§ What this task involves
Return exactly those lines of the material below that fall between the line holding "X99012000Y-141834000D01*" and the line holding "X91567000Y-141224000D01*", inclusive.

§ Data section
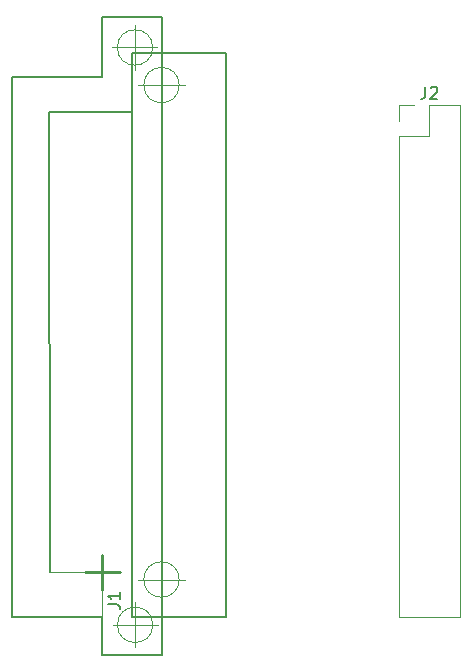
<source format=gbr>
%TF.GenerationSoftware,KiCad,Pcbnew,(5.1.10)-1*%
%TF.CreationDate,2024-05-08T08:18:54+02:00*%
%TF.ProjectId,KC85-FDD_OUT,4b433835-2d46-4444-945f-4f55542e6b69,rev?*%
%TF.SameCoordinates,Original*%
%TF.FileFunction,Legend,Top*%
%TF.FilePolarity,Positive*%
%FSLAX46Y46*%
G04 Gerber Fmt 4.6, Leading zero omitted, Abs format (unit mm)*
G04 Created by KiCad (PCBNEW (5.1.10)-1) date 2024-05-08 08:18:54*
%MOMM*%
%LPD*%
G01*
G04 APERTURE LIST*
%ADD10C,0.120000*%
%ADD11C,0.250000*%
%ADD12C,0.100000*%
%ADD13C,0.200000*%
%ADD14C,0.150000*%
G04 APERTURE END LIST*
D10*
%TO.C,J2*%
X121097000Y-101675001D02*
X122427000Y-101675001D01*
X121097000Y-103005001D02*
X121097000Y-101675001D01*
X123697000Y-101675001D02*
X126297000Y-101675001D01*
X123697000Y-104275001D02*
X123697000Y-101675001D01*
X121097000Y-104275001D02*
X123697000Y-104275001D01*
X126297000Y-101675001D02*
X126297000Y-144975001D01*
X121097000Y-104275001D02*
X121097000Y-144975001D01*
X121097000Y-144975001D02*
X126297000Y-144975001D01*
D11*
%TO.C,J1*%
X96012000Y-139724000D02*
X96012000Y-142724000D01*
X97512000Y-141224000D02*
X94512000Y-141224000D01*
D12*
X101012000Y-140469000D02*
X101012000Y-144469000D01*
X103012000Y-141834000D02*
X99012000Y-141834000D01*
X102512000Y-141834000D02*
G75*
G03*
X102512000Y-141834000I-1500000J0D01*
G01*
X101012000Y-97974000D02*
X101012000Y-101974000D01*
X103012000Y-99974000D02*
X99012000Y-99974000D01*
X102512000Y-99974000D02*
G75*
G03*
X102512000Y-99974000I-1500000J0D01*
G01*
D13*
X91512000Y-102224000D02*
X98512000Y-102224000D01*
X91567000Y-141224000D02*
X91512000Y-102224000D01*
X106512000Y-145034000D02*
X98512000Y-145034000D01*
X106512000Y-97224000D02*
X106512000Y-145034000D01*
X98512000Y-97224000D02*
X106512000Y-97224000D01*
X98512000Y-97224000D02*
X98512000Y-145034000D01*
D12*
X100280600Y-145669000D02*
G75*
G03*
X100280600Y-145669000I-1500000J0D01*
G01*
X100685600Y-145669000D02*
X96875600Y-145669000D01*
X98780600Y-143764000D02*
X98780600Y-147574000D01*
X100672900Y-96786700D02*
X96862900Y-96786700D01*
X98767900Y-94881700D02*
X98767900Y-98691700D01*
X100267900Y-96786700D02*
G75*
G03*
X100267900Y-96786700I-1500000J0D01*
G01*
D13*
X101092000Y-94234000D02*
X96012000Y-94234000D01*
X96012000Y-99314000D02*
X88392000Y-99314000D01*
X96012000Y-94234000D02*
X96012000Y-99314000D01*
X96012000Y-148209000D02*
X101092000Y-148209000D01*
X96012000Y-145034000D02*
X96012000Y-148209000D01*
X88392000Y-145034000D02*
X96012000Y-145034000D01*
X88392000Y-99314000D02*
X88392000Y-145034000D01*
X101092000Y-148209000D02*
X101092000Y-94234000D01*
D10*
X91567000Y-141224000D02*
X96012000Y-141224000D01*
X96012000Y-145034000D02*
X96012000Y-141859000D01*
X96012000Y-141859000D02*
X96012000Y-141224000D01*
X96012000Y-141224000D02*
X92202000Y-141224000D01*
X92202000Y-141224000D02*
X91567000Y-141224000D01*
%TO.C,J2*%
D14*
X123363666Y-100127381D02*
X123363666Y-100841667D01*
X123316047Y-100984524D01*
X123220809Y-101079762D01*
X123077952Y-101127381D01*
X122982714Y-101127381D01*
X123792238Y-100222620D02*
X123839857Y-100175001D01*
X123935095Y-100127381D01*
X124173190Y-100127381D01*
X124268428Y-100175001D01*
X124316047Y-100222620D01*
X124363666Y-100317858D01*
X124363666Y-100413096D01*
X124316047Y-100555953D01*
X123744619Y-101127381D01*
X124363666Y-101127381D01*
%TO.C,J1*%
X96464380Y-143911976D02*
X97178666Y-143911976D01*
X97321523Y-143959595D01*
X97416761Y-144054833D01*
X97464380Y-144197690D01*
X97464380Y-144292928D01*
X97464380Y-142911976D02*
X97464380Y-143483404D01*
X97464380Y-143197690D02*
X96464380Y-143197690D01*
X96607238Y-143292928D01*
X96702476Y-143388166D01*
X96750095Y-143483404D01*
%TD*%
M02*

</source>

§ Written answer
X99012000Y-141834000D01*
X102512000Y-141834000D02*
G75*
G03*
X102512000Y-141834000I-1500000J0D01*
G01*
X101012000Y-97974000D02*
X101012000Y-101974000D01*
X103012000Y-99974000D02*
X99012000Y-99974000D01*
X102512000Y-99974000D02*
G75*
G03*
X102512000Y-99974000I-1500000J0D01*
G01*
D13*
X91512000Y-102224000D02*
X98512000Y-102224000D01*
X91567000Y-141224000D02*
X91512000Y-102224000D01*
X106512000Y-145034000D02*
X98512000Y-145034000D01*
X106512000Y-97224000D02*
X106512000Y-145034000D01*
X98512000Y-97224000D02*
X106512000Y-97224000D01*
X98512000Y-97224000D02*
X98512000Y-145034000D01*
D12*
X100280600Y-145669000D02*
G75*
G03*
X100280600Y-145669000I-1500000J0D01*
G01*
X100685600Y-145669000D02*
X96875600Y-145669000D01*
X98780600Y-143764000D02*
X98780600Y-147574000D01*
X100672900Y-96786700D02*
X96862900Y-96786700D01*
X98767900Y-94881700D02*
X98767900Y-98691700D01*
X100267900Y-96786700D02*
G75*
G03*
X100267900Y-96786700I-1500000J0D01*
G01*
D13*
X101092000Y-94234000D02*
X96012000Y-94234000D01*
X96012000Y-99314000D02*
X88392000Y-99314000D01*
X96012000Y-94234000D02*
X96012000Y-99314000D01*
X96012000Y-148209000D02*
X101092000Y-148209000D01*
X96012000Y-145034000D02*
X96012000Y-148209000D01*
X88392000Y-145034000D02*
X96012000Y-145034000D01*
X88392000Y-99314000D02*
X88392000Y-145034000D01*
X101092000Y-148209000D02*
X101092000Y-94234000D01*
D10*
X91567000Y-141224000D02*
X96012000Y-141224000D01*
X96012000Y-145034000D02*
X96012000Y-141859000D01*
X96012000Y-141859000D02*
X96012000Y-141224000D01*
X96012000Y-141224000D02*
X92202000Y-141224000D01*
X92202000Y-141224000D02*
X91567000Y-141224000D01*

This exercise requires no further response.